**Your assignment**
The required output is the line with "Identify the document" and each line that follows it to the end of the entries below, copied exactly and with nothing added.

Rendered page images
* * *
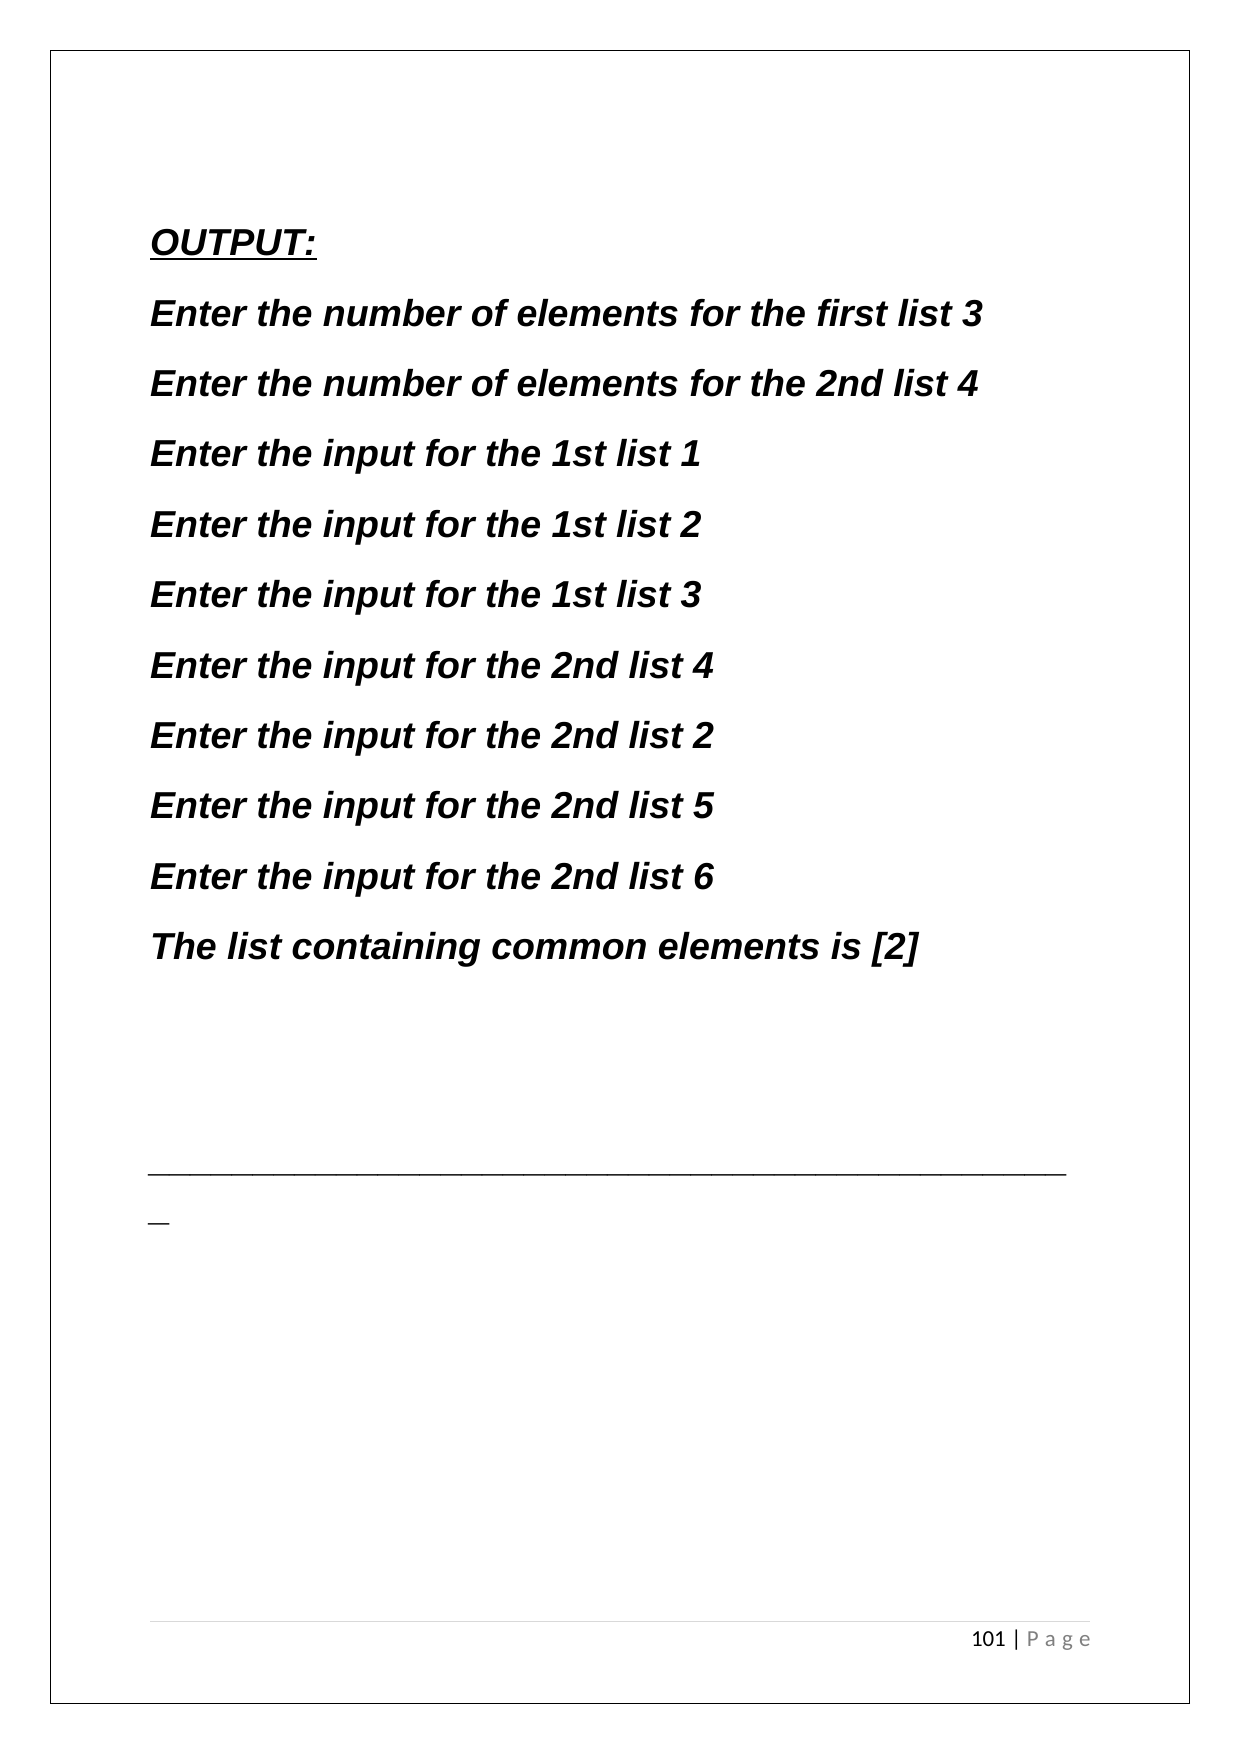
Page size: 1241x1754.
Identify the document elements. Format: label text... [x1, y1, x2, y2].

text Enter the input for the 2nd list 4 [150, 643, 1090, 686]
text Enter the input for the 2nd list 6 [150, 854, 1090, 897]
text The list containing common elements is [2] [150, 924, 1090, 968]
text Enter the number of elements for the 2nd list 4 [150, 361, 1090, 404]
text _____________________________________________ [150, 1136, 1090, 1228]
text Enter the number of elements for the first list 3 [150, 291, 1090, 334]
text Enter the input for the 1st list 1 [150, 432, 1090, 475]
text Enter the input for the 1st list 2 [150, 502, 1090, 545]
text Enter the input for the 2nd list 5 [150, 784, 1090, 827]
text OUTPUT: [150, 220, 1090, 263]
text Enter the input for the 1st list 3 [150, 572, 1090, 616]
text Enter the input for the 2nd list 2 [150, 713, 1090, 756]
* * *
**Task output**
Identify the document elements. Format: label text... [x1, y1, x2, y2].

text Enter the input for the 2nd list 4 [150, 643, 1090, 686]
text Enter the input for the 2nd list 6 [150, 854, 1090, 897]
text The list containing common elements is [2] [150, 924, 1090, 968]
text Enter the number of elements for the 2nd list 4 [150, 361, 1090, 404]
text _____________________________________________ [150, 1136, 1090, 1228]
text Enter the number of elements for the first list 3 [150, 291, 1090, 334]
text Enter the input for the 1st list 1 [150, 432, 1090, 475]
text Enter the input for the 1st list 2 [150, 502, 1090, 545]
text Enter the input for the 2nd list 5 [150, 784, 1090, 827]
text OUTPUT: [150, 220, 1090, 263]
text Enter the input for the 1st list 3 [150, 572, 1090, 616]
text Enter the input for the 2nd list 2 [150, 713, 1090, 756]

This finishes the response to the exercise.